Description
PART A:
1. [Marks: 10] Count the odd and even numbers using the file ‘integer.txt’ and
download it from Quercus. Show your code and output.
2. [Marks: 10] Calculate the salary sum per department using the file ‘salary.txt’
and download it from Quercus. Show the department name and salary sum.
Show your code and output.
3. [Marks: 10] Implement MapReduce using Pyspark on file ‘shakespeare.txt’
and download it from Quercus. Show how many times these particular words
appear in the document: Shakespeare, why, Lord, Library, GUTENBERG,
WILLIAM, COLLEGE and WORLD. (Count exact words only (marks will
be deducted for incorrect lowercase/uppercase))
4. [Marks: 10] Calculate the top 10 and bottom 10 words using the file
‘shakespeare.txt’ and download it from Quercus.

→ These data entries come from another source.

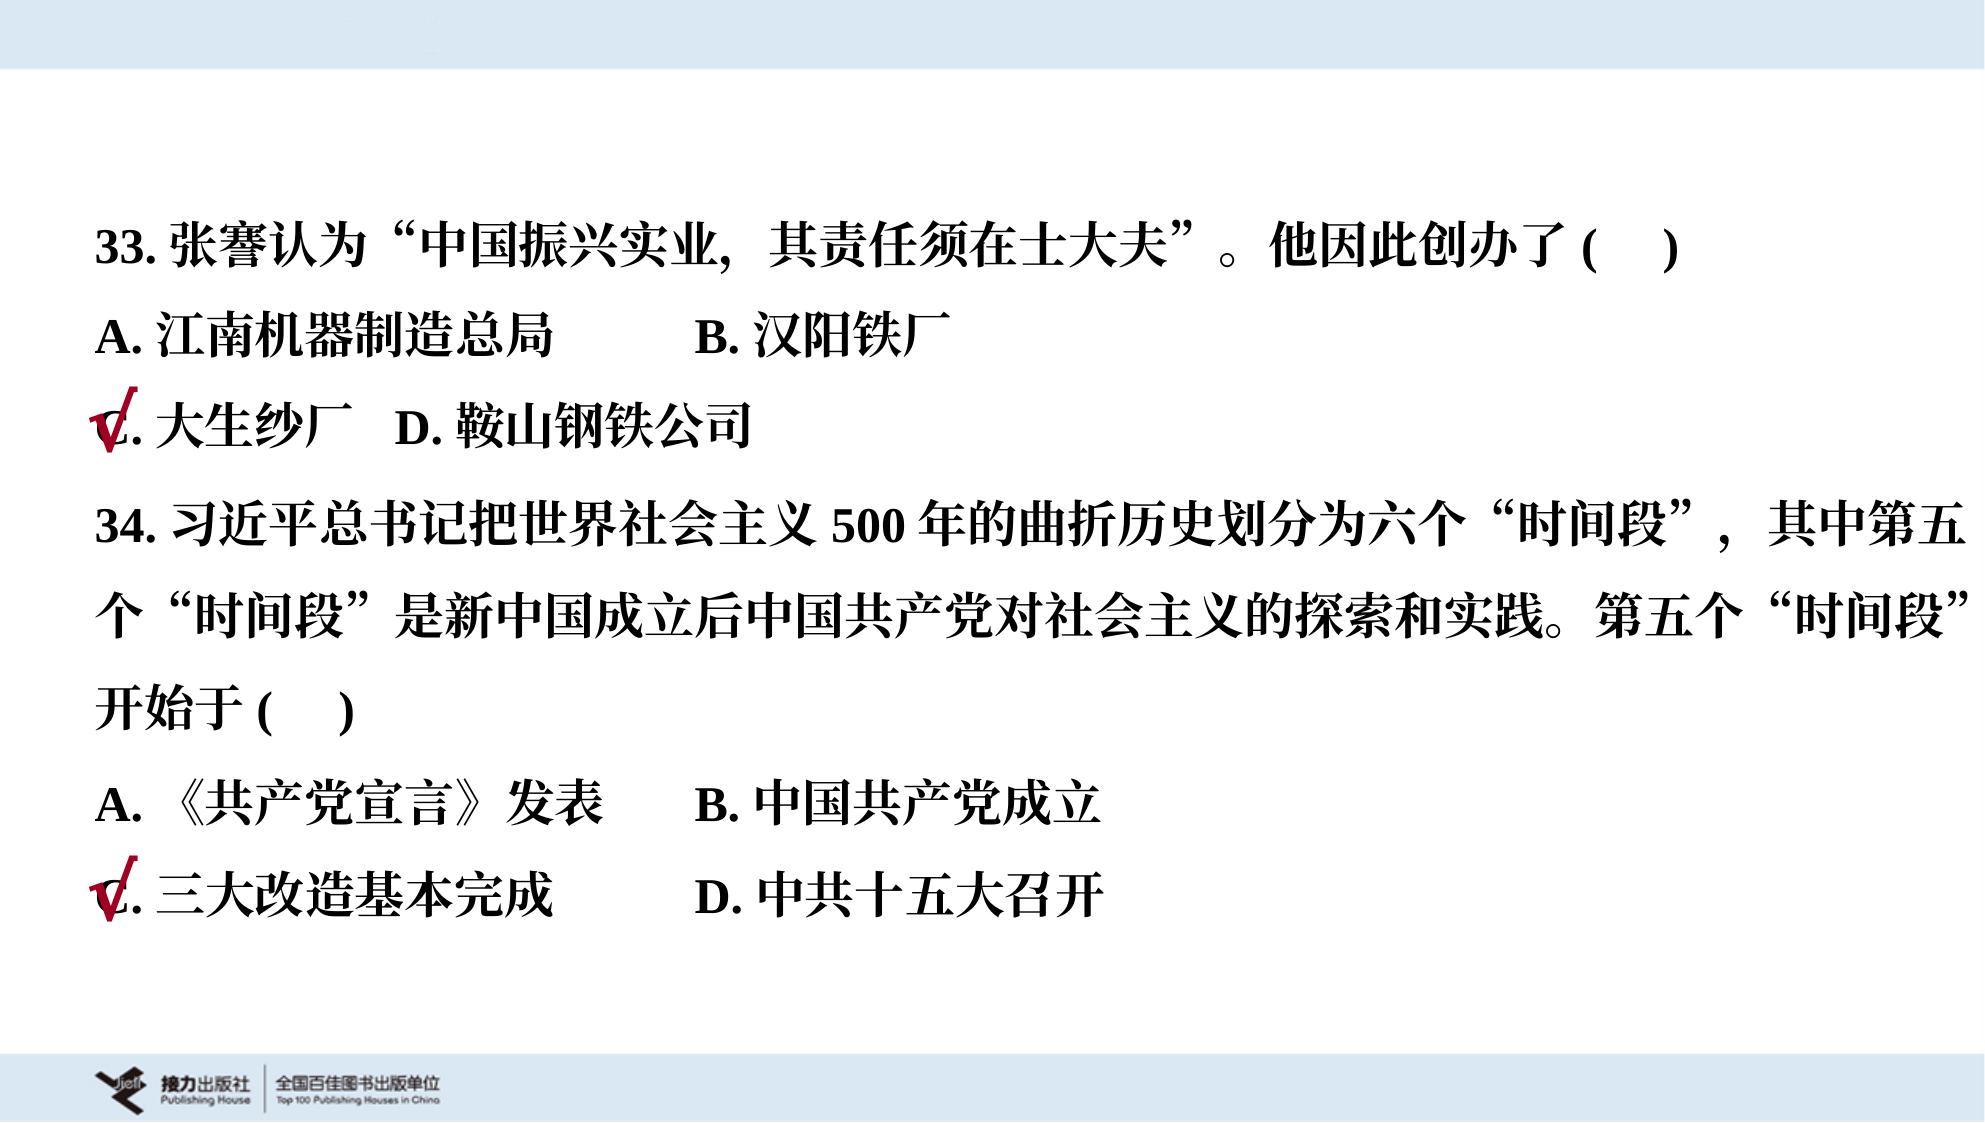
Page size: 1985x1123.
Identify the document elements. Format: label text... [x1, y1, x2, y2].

picture [0, 0, 1985, 1122]
text_box √ [86, 843, 139, 937]
text_box 33.张謇认为“中国振兴实业，其责任须在士大夫”。他因此创办了( ) [94, 185, 1892, 271]
text_box A.江南机器制造总局 B.汉阳铁厂 C.大生纱厂 D.鞍山钢铁公司 [94, 271, 1892, 455]
text_box A.《共产党宣言》发表 B.中国共产党成立 C.三大改造基本完成 D.中共十五大召开 [94, 740, 1892, 924]
text_box √ [86, 374, 139, 468]
text_box 34.习近平总书记把世界社会主义500年的曲折历史划分为六个“时间段”，其中第五 个“时间段”是新中国成立后中国共产党对社会主义的探索和实践。第五个“时间段” 开始于( ) [94, 461, 1892, 737]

Show 10 words with the
most count and 10 words with the least count. You can limit by 10 in
ascending and descending order of count. Show your code and output.
PART B:
The purpose of this part is to work with a distributed recommender system. To do
this, create a recommender system using Apache Spark. Things that were taken into
consideration were the efficiency of the systems as well as Spark’s complexity.
Data input
For part B implementation, the dataset is provided to you, download it from
Quercus.
• movies.csv
Implementation
Load Dataset and import required libraries. Create a recommendation system using
a collaborative filtering approach and answer the following questions.
1. [Marks: 10] Describe your data. Calculate the top 20 movies with the highest
ratings and the top 15 users who provided the highest ratings. Show your code
and output.
2. [Marks: 10] Split the dataset into train and test. Try 2 different combinations
e.g. (60/40, 70/30, 75/25 and 80/20). (Train your model and use a
collaborative filtering approach on 70 percent of your data and test with the
other 30 percent and so on). Show your code and output.
3. [Marks: 10] Explain MSE, RMSE and MAE. Compare and evaluate both of
your models with evaluation metrics (RMSE or MAE), show your code and
print your results. Describe which one works better and why?
4. [Marks: 20] Now tune the parameters of your algorithm to get the best set of
parameters. Explain different parameters of the algorithm which you have
used for tuning your algorithm. Evaluate all your models again. Show your
code with the best values and output.
5. [Marks: 10]: Calculate the top 15 movie recommendations for user id 10 and
user id 14. Show your code and output.